↓↓↓

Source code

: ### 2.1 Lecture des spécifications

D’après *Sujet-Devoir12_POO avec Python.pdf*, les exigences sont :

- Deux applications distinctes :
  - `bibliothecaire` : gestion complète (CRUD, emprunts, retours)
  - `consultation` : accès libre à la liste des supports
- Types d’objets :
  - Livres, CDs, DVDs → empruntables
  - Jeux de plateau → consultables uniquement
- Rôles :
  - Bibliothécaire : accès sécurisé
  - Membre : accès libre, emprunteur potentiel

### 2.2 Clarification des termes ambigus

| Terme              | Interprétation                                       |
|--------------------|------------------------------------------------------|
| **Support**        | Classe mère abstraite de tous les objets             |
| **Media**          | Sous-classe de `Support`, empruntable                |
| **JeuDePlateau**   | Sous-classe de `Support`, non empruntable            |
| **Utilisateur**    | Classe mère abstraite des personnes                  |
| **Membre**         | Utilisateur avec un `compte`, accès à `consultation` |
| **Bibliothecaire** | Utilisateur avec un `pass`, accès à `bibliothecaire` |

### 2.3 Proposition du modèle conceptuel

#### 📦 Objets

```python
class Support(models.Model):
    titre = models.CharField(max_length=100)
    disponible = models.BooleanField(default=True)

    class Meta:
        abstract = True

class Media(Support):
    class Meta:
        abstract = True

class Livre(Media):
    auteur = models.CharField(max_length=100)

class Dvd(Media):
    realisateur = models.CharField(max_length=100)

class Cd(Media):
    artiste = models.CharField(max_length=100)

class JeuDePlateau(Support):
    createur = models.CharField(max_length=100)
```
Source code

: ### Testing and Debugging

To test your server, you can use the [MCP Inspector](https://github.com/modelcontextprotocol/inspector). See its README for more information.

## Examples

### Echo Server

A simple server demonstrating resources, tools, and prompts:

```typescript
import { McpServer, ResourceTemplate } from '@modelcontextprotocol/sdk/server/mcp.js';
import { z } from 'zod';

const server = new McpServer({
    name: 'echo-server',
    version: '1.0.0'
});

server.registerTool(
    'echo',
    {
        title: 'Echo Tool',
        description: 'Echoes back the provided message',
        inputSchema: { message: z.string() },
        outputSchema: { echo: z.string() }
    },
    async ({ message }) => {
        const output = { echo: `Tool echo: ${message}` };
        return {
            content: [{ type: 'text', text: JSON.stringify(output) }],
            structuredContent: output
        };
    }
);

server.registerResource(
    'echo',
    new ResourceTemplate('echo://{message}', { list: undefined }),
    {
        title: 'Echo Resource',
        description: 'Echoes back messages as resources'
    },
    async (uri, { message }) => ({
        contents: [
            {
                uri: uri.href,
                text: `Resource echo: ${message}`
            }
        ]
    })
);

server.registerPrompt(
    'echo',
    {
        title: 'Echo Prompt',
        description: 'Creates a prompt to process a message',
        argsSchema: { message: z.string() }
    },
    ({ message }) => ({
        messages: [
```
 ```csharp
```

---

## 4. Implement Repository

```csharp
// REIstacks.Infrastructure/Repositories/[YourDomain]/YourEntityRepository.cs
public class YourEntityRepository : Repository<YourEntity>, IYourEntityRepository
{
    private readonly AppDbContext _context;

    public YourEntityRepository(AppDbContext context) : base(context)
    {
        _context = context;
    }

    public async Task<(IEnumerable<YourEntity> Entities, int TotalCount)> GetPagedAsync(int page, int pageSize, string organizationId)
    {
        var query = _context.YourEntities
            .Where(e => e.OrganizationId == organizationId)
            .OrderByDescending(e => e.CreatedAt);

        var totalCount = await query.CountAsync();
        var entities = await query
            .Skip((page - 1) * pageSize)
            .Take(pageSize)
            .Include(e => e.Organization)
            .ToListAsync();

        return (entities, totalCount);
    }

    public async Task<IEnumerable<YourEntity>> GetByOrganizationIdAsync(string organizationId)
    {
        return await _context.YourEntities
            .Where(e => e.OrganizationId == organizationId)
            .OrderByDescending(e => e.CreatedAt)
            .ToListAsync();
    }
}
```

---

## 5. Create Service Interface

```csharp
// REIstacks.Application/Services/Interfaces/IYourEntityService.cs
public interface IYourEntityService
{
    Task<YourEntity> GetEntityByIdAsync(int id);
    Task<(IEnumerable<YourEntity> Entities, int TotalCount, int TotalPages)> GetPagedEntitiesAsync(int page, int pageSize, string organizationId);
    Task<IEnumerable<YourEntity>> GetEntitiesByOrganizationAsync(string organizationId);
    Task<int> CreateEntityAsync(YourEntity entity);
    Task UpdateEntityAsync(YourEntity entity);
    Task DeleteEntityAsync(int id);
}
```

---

↑↑↑

• **What the task asks**:
Please give again only the lines from the start of the material through the line holding "- Bibliothécaire : accès sécurisé", exactly as they are written.

• **Task solution**:
Source code

: ### 2.1 Lecture des spécifications

D’après *Sujet-Devoir12_POO avec Python.pdf*, les exigences sont :

- Deux applications distinctes :
  - `bibliothecaire` : gestion complète (CRUD, emprunts, retours)
  - `consultation` : accès libre à la liste des supports
- Types d’objets :
  - Livres, CDs, DVDs → empruntables
  - Jeux de plateau → consultables uniquement
- Rôles :
  - Bibliothécaire : accès sécurisé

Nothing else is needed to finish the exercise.